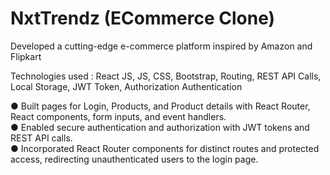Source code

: # NxtTrendz (ECommerce Clone)

Developed a cutting-edge e-commerce platform inspired by Amazon and Flipkart

Technologies used : React JS, JS, CSS, Bootstrap, Routing, REST API Calls, Local Storage, JWT Token, Authorization Authentication

● Built pages for Login, Products, and Product details with React Router, React components, form inputs, and event handlers.  
● Enabled secure authentication and authorization with JWT tokens and REST API calls.  
● Incorporated React Router components for distinct routes and protected access, redirecting unauthenticated users to the login page.
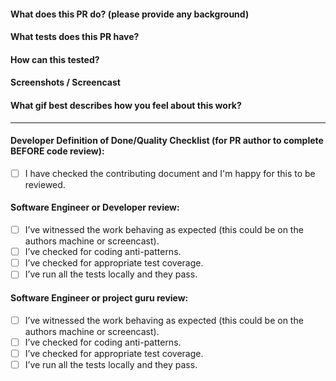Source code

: #### What does this PR do? (please provide any background)
#### What tests does this PR have?
#### How can this tested?
#### Screenshots / Screencast
#### What gif best describes how you feel about this work?
---
#### Developer Definition of Done/Quality Checklist (for PR author to complete BEFORE code review):
- [ ] I have checked the contributing document and I'm happy for this to be reviewed.

#### Software Engineer or Developer review:
- [ ] I’ve witnessed the work behaving as expected (this could be on the authors machine or screencast).
- [ ] I’ve checked for coding anti-patterns.
- [ ] I’ve checked for appropriate test coverage.
- [ ] I’ve run all the tests locally and they pass.

#### Software Engineer or project guru review:
- [ ] I’ve witnessed the work behaving as expected (this could be on the authors machine or screencast).
- [ ] I’ve checked for coding anti-patterns.
- [ ] I’ve checked for appropriate test coverage.
- [ ] I’ve run all the tests locally and they pass.
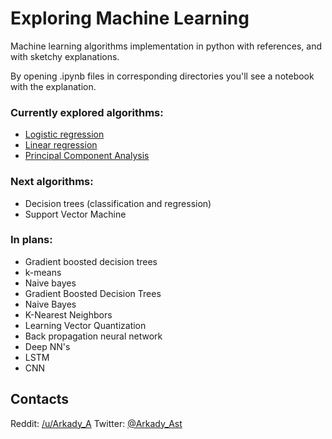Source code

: # Exploring Machine Learning
Machine learning algorithms implementation in python with references, and with sketchy explanations. 

By opening .ipynb files in corresponding directories you'll see a notebook with the explanation.
### Currently explored algorithms:  
* [Logistic regression](../master/Classification/Logistic%20Regression.ipynb)
* [Linear regression](../master/Regression/Linear%20Regressions.ipynb)
* [Principal Component Analysis](../master/Dimensionality%20Reduction/Principal%20Component%20Analysis%20\%28PCA%29/Principal%20Component%20Analysis.ipynb)

### Next algorithms: 
* Decision trees (classification and regression)
* Support Vector Machine

### In plans:
* Gradient boosted decision trees
* k-means
* Naive bayes
* Gradient Boosted Decision Trees
* Naive Bayes
* K-Nearest Neighbors
* Learning Vector Quantization
* Back propagation neural network
* Deep NN's 
* LSTM
* CNN


## Contacts

Reddit: [/u/Arkady_A](https://www.reddit.com/user/Arkady_A)
Twitter: [@Arkady_Ast](https://twitter.com/Arkady_Ast)
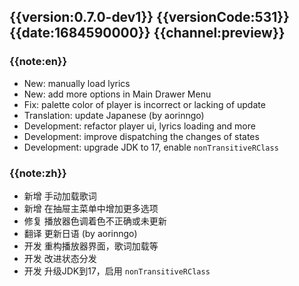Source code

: ## {{version:0.7.0-dev1}} {{versionCode:531}} {{date:1684590000}} {{channel:preview}}

### {{note:en}}
- New: manually load lyrics
- New: add more options in Main Drawer Menu
- Fix: palette color of player is incorrect or lacking of update
- Translation: update Japanese (by aorinngo)
- Development: refactor player ui, lyrics loading and more
- Development: improve dispatching the changes of states
- Development: upgrade JDK to 17, enable `nonTransitiveRClass`

### {{note:zh}}
- 新增 手动加载歌词
- 新增 在抽屉主菜单中增加更多选项
- 修复 播放器色调着色不正确或未更新
- 翻译 更新日语 (by aorinngo)
- 开发 重构播放器界面，歌词加载等
- 开发 改进状态分发
- 开发 升级JDK到17，启用 `nonTransitiveRClass`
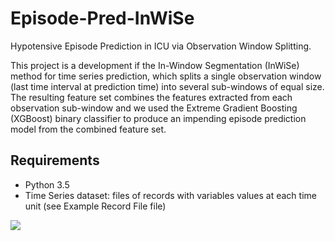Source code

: # Episode-Pred-InWiSe
Hypotensive Episode Prediction in ICU via Observation Window Splitting.

This project is a development if the In-Window Segmentation (InWiSe) method for time series prediction, which splits a single observation window (last time interval at prediction time) into several sub-windows of equal size. The resulting feature set combines the features extracted from each observation sub-window and we used the Extreme Gradient Boosting (XGBoost) binary classifier to produce an impending episode prediction model from the combined feature set.

## Requirements
* Python 3.5
* Time Series dataset: files of records with variables values at each time unit (see Example Record File file)

![](https://github.com/eladtsur/EpisodePrediction-InWiSe-py/blob/master/CMS_Creative_164657191_Kingfisher.jpg)
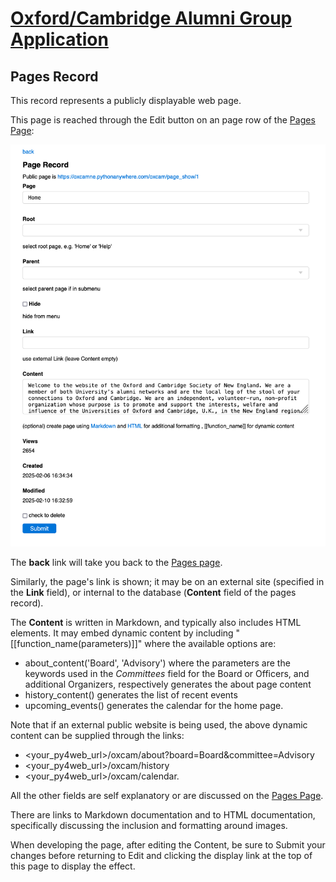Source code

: # [Oxford/Cambridge Alumni Group Application](index.md)

## Pages Record

This record represents a publicly displayable web page.

This page is reached through the Edit button on an page row of the [Pages Page](pages.md):

![Pages page](images/pages_record.png)

The **back** link will take you back to the [Pages page](pages.md).

Similarly, the page's link is shown; it may be on an external site (specified in the **Link** field), or internal to the database (**Content** field of the pages record).

The **Content** is written in Markdown, and typically also includes HTML elements. It may embed dynamic content by including "[[function_name(parameters)]]" where the available options are:

- about_content('Board', 'Advisory') where the parameters are the keywords used in the *Committees* field for the Board or Officers, and additional Organizers, respectively generates the about page content
- history_content() generates the list of recent events
- upcoming_events() generates the calendar for the home page.

Note that if an external public website is being used, the above dynamic content can be supplied through the links:

- \<your_py4web_url\>/oxcam/about?board=Board&committee=Advisory
- \<your_py4web_url\>/oxcam/history
- \<your_py4web_url\>/oxcam/calendar.

All the other fields are self explanatory or are discussed on the [Pages Page](pages.md).

There are links to Markdown documentation and to HTML documentation, specifically discussing the inclusion and formatting around images.

When developing the page, after editing the Content, be sure to Submit your changes before returning to Edit and clicking the display link at the top of this page to display the effect.
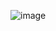 ![image](https://github.com/michaelokoroike/Courses/assets/39680418/6ac906f0-aa21-4ce9-8ef1-2123dc9acb2a)
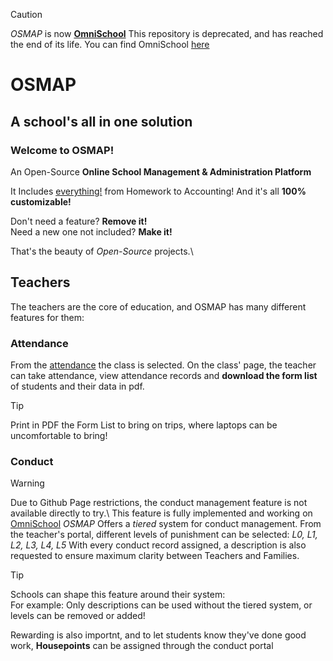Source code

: > [!CAUTION]
> *OSMAP* is now [**OmniSchool**](https://github.com/IlGiorg/OmniSchool)
> This repository is deprecated, and has reached the end of its life.
> You can find OmniSchool [here](https://github.com/IlGiorg/OmniSchool)

# OSMAP
## A school's all in one solution

### Welcome to OSMAP!
An Open-Source **Online School Management & Administration Platform**

It Includes <ins>everything!</ins> from Homework to Accounting! 
And it's all **100% customizable!**

Don't need a feature? **Remove it!**\
Need a new one not included? **Make it!**

That's the beauty of *Open-Source* projects.\

## Teachers

The teachers are the core of education, and OSMAP has many different features for them:
### Attendance

From the [attendance](https://ilgiorg.github.io/osmap/attendance.html) the class is selected.
On the class' page, the teacher can take attendance, view attendance records and **download the form list** of students and their data in pdf.

> [!TIP]
> Print in PDF the Form List to bring on trips, where laptops can be uncomfortable to bring!

### Conduct
> [!WARNING]
> Due to Github Page restrictions, the conduct management feature is not available directly to try.\ This feature is fully implemented and working on [OmniSchool](https://github.com/IlGiorg/OmniSchool)
*OSMAP* Offers a _tiered_ system for conduct management.
From the teacher's portal, different levels of punishment can be selected: *L0, L1, L2, L3, L4, L5*
With every conduct record assigned, a description is also requested to ensure maximum clarity between Teachers and Families.

> [!TIP]
> Schools can shape this feature around their system:\
> For example: Only descriptions can be used without the tiered system, or levels can be removed or added!

Rewarding is also importnt, and to let students know they've done good work, **Housepoints** can be assigned through the conduct portal


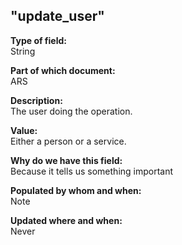 ## "update_user"

**Type of field:**  
String  

**Part of which document:**  
ARS

**Description:**  
The user doing the operation.

**Value:**  
Either a person or a service.

**Why do we have this field:**  
Because it tells us something important  

**Populated by whom and when:**  
Note  

**Updated where and when:**  
Never

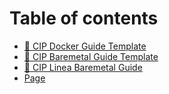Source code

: # Table of contents

* [🔗 CIP Docker Guide Template](README.md)
* [🔗 CIP Baremetal Guide Template](cip-baremetal-guide-template.md)
* [🔗 CIP Linea Baremetal Guide](cip-linea-baremetal-guide.md)
* [Page](page.md)
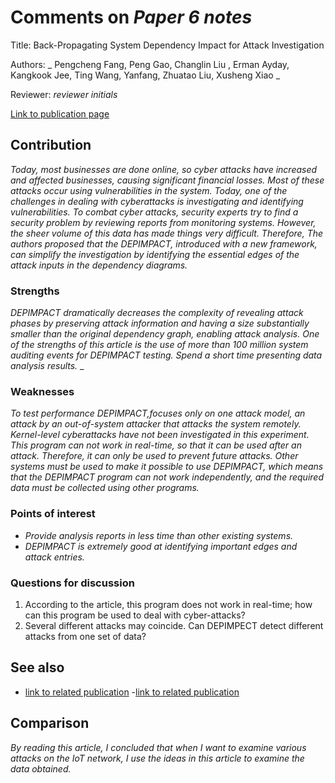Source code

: # Comments on _Paper 6 notes_

Title:     Back-Propagating System Dependency Impact for Attack Investigation


Authors:  _ Pengcheng Fang, Peng Gao, Changlin Liu , Erman Ayday, Kangkook Jee, Ting Wang, Yanfang, Zhuatao Liu, Xusheng Xiao _

Reviewer: _reviewer initials_

[Link to publication page](https://www.usenix.org/conference/usenixsecurity22/presentation/fang)

## Contribution
_Today, most businesses are done online, so cyber attacks have increased and affected businesses, causing significant financial losses. Most of these attacks occur using vulnerabilities in the system. Today, one of the challenges in dealing with cyberattacks is investigating and identifying vulnerabilities. To combat cyber attacks, security experts try to find a security problem by reviewing reports from monitoring systems. However, the sheer volume of this data has made things very difficult. 
Therefore, The authors proposed that the DEPIMPACT, introduced with a new framework, can simplify the investigation by identifying the essential edges of the attack inputs in the dependency diagrams._

### Strengths

_DEPIMPACT dramatically decreases the complexity of revealing attack phases by preserving attack information and having a size substantially smaller than the original dependency graph, enabling attack analysis. 
One of the strengths of this article is the use of more than 100 million system auditing events  for DEPIMPACT testing. Spend a short time presenting data analysis results._
_

### Weaknesses

_To test performance DEPIMPACT,focuses only on one attack model, an attack by an out-of-system attacker that attacks the system remotely.
Kernel-level cyberattacks have not been investigated in this experiment.
This program can not work in real-time, so that it can be used after an attack. Therefore, it can only be used to prevent future attacks.
Other systems must be used to make it possible to use DEPIMPACT, which means that the DEPIMPACT program can not work independently, and the required data must be collected using other programs._ 

### Points of interest

- _Provide analysis reports in less time than other existing systems._
- _DEPIMPACT is extremely good at identifying important edges and attack entries._


### Questions for discussion

1. According to the article, this program does not work in real-time; how can this program be used to deal with cyber-attacks? 
2. Several different attacks may coincide. Can DEPIMPECT detect different attacks from one set of data?

## See also

- [link to related publication](https://www.scinapse.io/papers/2965563623)
-[link to related publication](https://www.scinapse.io/papers/2998038410)



## Comparison

_By reading this article, I concluded that when I want to examine various attacks on the IoT network, I use the ideas in this article to examine the data obtained._






















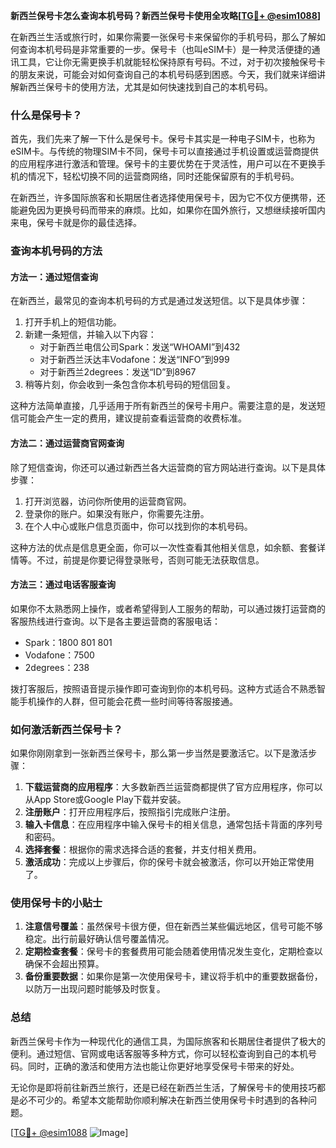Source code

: **新西兰保号卡怎么查询本机号码？新西兰保号卡使用全攻略[[TG💪+ @esim1088](https://t.me/s/esim1088)]**

在新西兰生活或旅行时，如果你需要一张保号卡来保留你的手机号码，那么了解如何查询本机号码是非常重要的一步。保号卡（也叫eSIM卡）是一种灵活便捷的通讯工具，它让你无需更换手机就能轻松保持原有号码。不过，对于初次接触保号卡的朋友来说，可能会对如何查询自己的本机号码感到困惑。今天，我们就来详细讲解新西兰保号卡的使用方法，尤其是如何快速找到自己的本机号码。

### 什么是保号卡？

首先，我们先来了解一下什么是保号卡。保号卡其实是一种电子SIM卡，也称为eSIM卡。与传统的物理SIM卡不同，保号卡可以直接通过手机设置或运营商提供的应用程序进行激活和管理。保号卡的主要优势在于灵活性，用户可以在不更换手机的情况下，轻松切换不同的运营商网络，同时还能保留原有的手机号码。

在新西兰，许多国际旅客和长期居住者选择使用保号卡，因为它不仅方便携带，还能避免因为更换号码而带来的麻烦。比如，如果你在国外旅行，又想继续接听国内来电，保号卡就是你的最佳选择。

### 查询本机号码的方法

#### 方法一：通过短信查询

在新西兰，最常见的查询本机号码的方式是通过发送短信。以下是具体步骤：

1. 打开手机上的短信功能。
2. 新建一条短信，并输入以下内容：
   - 对于新西兰电信公司Spark：发送“WHOAMI”到432
   - 对于新西兰沃达丰Vodafone：发送“INFO”到999
   - 对于新西兰2degrees：发送“ID”到8967
3. 稍等片刻，你会收到一条包含你本机号码的短信回复。

这种方法简单直接，几乎适用于所有新西兰的保号卡用户。需要注意的是，发送短信可能会产生一定的费用，建议提前查看运营商的收费标准。

#### 方法二：通过运营商官网查询

除了短信查询，你还可以通过新西兰各大运营商的官方网站进行查询。以下是具体步骤：

1. 打开浏览器，访问你所使用的运营商官网。
2. 登录你的账户。如果没有账户，你需要先注册。
3. 在个人中心或账户信息页面中，你可以找到你的本机号码。

这种方法的优点是信息更全面，你可以一次性查看其他相关信息，如余额、套餐详情等。不过，前提是你要记得登录账号，否则可能无法获取信息。

#### 方法三：通过电话客服查询

如果你不太熟悉网上操作，或者希望得到人工服务的帮助，可以通过拨打运营商的客服热线进行查询。以下是各主要运营商的客服电话：

- Spark：1800 801 801
- Vodafone：7500
- 2degrees：238

拨打客服后，按照语音提示操作即可查询到你的本机号码。这种方式适合不熟悉智能手机操作的人群，但可能会花费一些时间等待客服接通。

### 如何激活新西兰保号卡？

如果你刚刚拿到一张新西兰保号卡，那么第一步当然是要激活它。以下是激活步骤：

1. **下载运营商的应用程序**：大多数新西兰运营商都提供了官方应用程序，你可以从App Store或Google Play下载并安装。
2. **注册账户**：打开应用程序后，按照指引完成账户注册。
3. **输入卡信息**：在应用程序中输入保号卡的相关信息，通常包括卡背面的序列号和密码。
4. **选择套餐**：根据你的需求选择合适的套餐，并支付相关费用。
5. **激活成功**：完成以上步骤后，你的保号卡就会被激活，你可以开始正常使用了。

### 使用保号卡的小贴士

1. **注意信号覆盖**：虽然保号卡很方便，但在新西兰某些偏远地区，信号可能不够稳定。出行前最好确认信号覆盖情况。
2. **定期检查套餐**：保号卡的套餐费用可能会随着使用情况发生变化，定期检查以确保不会超出预算。
3. **备份重要数据**：如果你是第一次使用保号卡，建议将手机中的重要数据备份，以防万一出现问题时能够及时恢复。

### 总结

新西兰保号卡作为一种现代化的通信工具，为国际旅客和长期居住者提供了极大的便利。通过短信、官网或电话客服等多种方式，你可以轻松查询到自己的本机号码。同时，正确的激活和使用方法也能让你更好地享受保号卡带来的好处。

无论你是即将前往新西兰旅行，还是已经在新西兰生活，了解保号卡的使用技巧都是必不可少的。希望本文能帮助你顺利解决在新西兰使用保号卡时遇到的各种问题。

[[TG💪+ @esim1088](https://t.me/s/esim1088) ![Image](https://i.postimg.cc/4NQfJmqS/Snipaste-2025-05-13-00-14-12.png)]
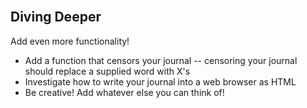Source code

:<section class="module-section" name="Diving Deeper">&nbsp;</section>

## Diving Deeper

Add even more functionality!

*   Add a function that censors your journal -- censoring your journal should replace a supplied word with X's
*   Investigate how to write your journal into a web browser as HTML
*   Be creative! Add whatever else you can think of!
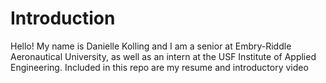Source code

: # Introduction

Hello! My name is Danielle Kolling and I am a senior at Embry-Riddle Aeronautical University, as well as an intern at the USF Institute of Applied Engineering.
Included in this repo are my resume and introductory video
__________________________________________________
THE PROBLEM | Format the listing's lines as a Markdown table with the columns "No." and "Text", where each row holds a row number and one line, and skip blank lines. Begin at the line that has "1. **下载运营商的应用程序**：大多数新西兰运营商都提供了官方应用程序，你可以从App Store或Google", stop after the line that has "Add even more functionality!", and leave the pictures out.

RESULT OF THE EXERCISE |
| No. | Text |
|---|---|
| 1 | 1. **下载运营商的应用程序**：大多数新西兰运营商都提供了官方应用程序，你可以从App Store或Google Play下载并安装。 |
| 2 | 2. **注册账户**：打开应用程序后，按照指引完成账户注册。 |
| 3 | 3. **输入卡信息**：在应用程序中输入保号卡的相关信息，通常包括卡背面的序列号和密码。 |
| 4 | 4. **选择套餐**：根据你的需求选择合适的套餐，并支付相关费用。 |
| 5 | 5. **激活成功**：完成以上步骤后，你的保号卡就会被激活，你可以开始正常使用了。 |
| 6 | ### 使用保号卡的小贴士 |
| 7 | 1. **注意信号覆盖**：虽然保号卡很方便，但在新西兰某些偏远地区，信号可能不够稳定。出行前最好确认信号覆盖情况。 |
| 8 | 2. **定期检查套餐**：保号卡的套餐费用可能会随着使用情况发生变化，定期检查以确保不会超出预算。 |
| 9 | 3. **备份重要数据**：如果你是第一次使用保号卡，建议将手机中的重要数据备份，以防万一出现问题时能够及时恢复。 |
| 10 | ### 总结 |
| 11 | 新西兰保号卡作为一种现代化的通信工具，为国际旅客和长期居住者提供了极大的便利。通过短信、官网或电话客服等多种方式，你可以轻松查询到自己的本机号码。同时，正确的激活和使用方法也能让你更好地享受保号卡带来的好处。 |
| 12 | 无论你是即将前往新西兰旅行，还是已经在新西兰生活，了解保号卡的使用技巧都是必不可少的。希望本文能帮助你顺利解决在新西兰使用保号卡时遇到的各种问题。 |
| 13 | [[TG💪+ @esim1088](https://t.me/s/esim1088) ![Image](https://i.postimg.cc/4NQfJmqS/Snipaste-2025-05-13-00-14-12.png)] |
| 14 | Source code |
| 15 | :<section class="module-section" name="Diving Deeper">&nbsp;</section> |
| 16 | ## Diving Deeper |
| 17 | Add even more functionality! |